Personal information
- Full name: Alexander McKinnon
- Date of birth: 1865
- Place of birth: Edinburgh, Scotland
- Date of death: 1935 (aged 69–70)
- Position(s): Forward

Senior career*
- Years: Team / Apps / (Gls)
- 1887: Hibernian
- 1888: Everton / 6 / (5)

= Alex McKinnon (footballer) =

Scottish footballer

Alexander McKinnon (1865–1935) was a Scottish footballer who played for Hibernian and Everton.

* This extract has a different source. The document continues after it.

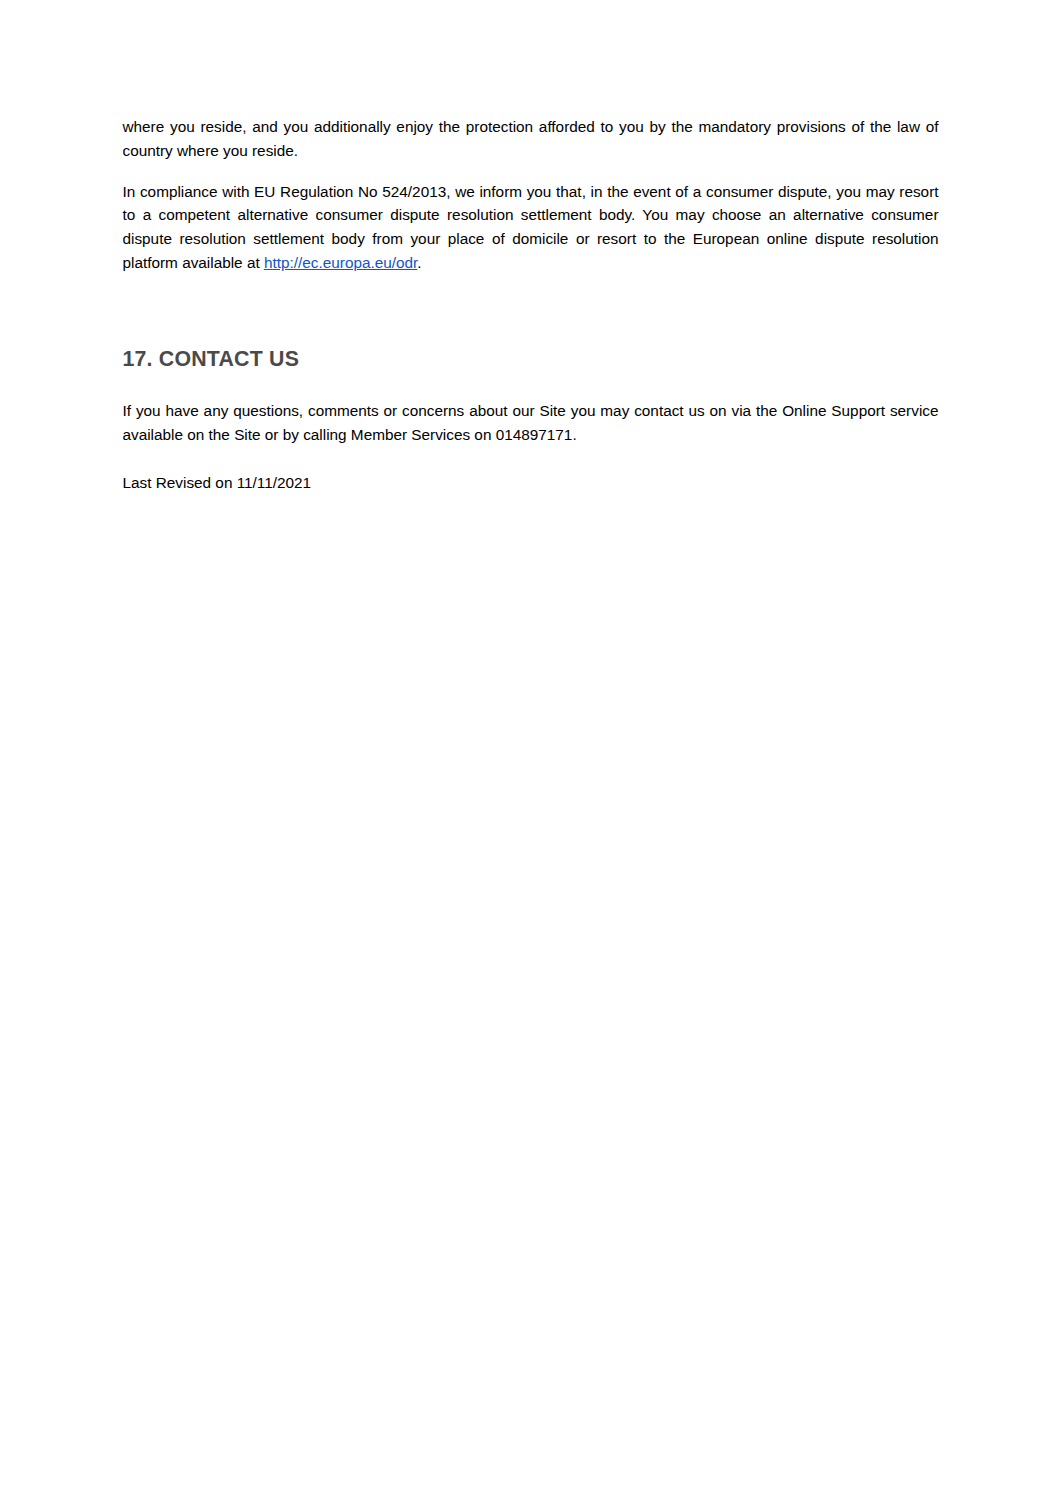where you reside, and you additionally enjoy the protection afforded to you by the mandatory provisions of the law of country where you reside.
In compliance with EU Regulation No 524/2013, we inform you that, in the event of a consumer dispute, you may resort to a competent alternative consumer dispute resolution settlement body. You may choose an alternative consumer dispute resolution settlement body from your place of domicile or resort to the European online dispute resolution platform available at http://ec.europa.eu/odr.
17. CONTACT US
If you have any questions, comments or concerns about our Site you may contact us on via the Online Support service available on the Site or by calling Member Services on 014897171.
Last Revised on 11/11/2021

Alex McKinnon made his League and Club debut on 15 September 1888, playing at centre-half, at Anfield, the then home of Everton. The home team defeated the visitors, Notts County 2–1. Alex McKinnon scored his debut Club and League goal on 20 October 1888, playing as a winger, at County Ground, the then home of Derby County. Everton defeated the home team 4–2 and McKinnon scored the third of Everton' four goals. Alex McKinnon scored his first and only League hat-trick, and the first by an Everton player on 27 October 1888. Playing as a winger at Anfield Alex McKinnon scored the second, fourth, fifth and sixth Everton goals as the home team defeated the visitors, Derby County FC 6–2. Alex McKinnon appeared in six of the 22 League matches played by Everton in season 1888–89 and scored five goals. Four of his five goals came in one match. As a winger (five appearances) he played in the Everton midfield when it achieved a big (three–League–goals–or–more) once. Playing as a centre-half (one appearance) he played in the Everton defence when they restricted the opposition to one–League–goal–in–a–match once.

McKinnon left the club suddenly in November/December 1888. No reason was given. He died in 1935 aged c. 70.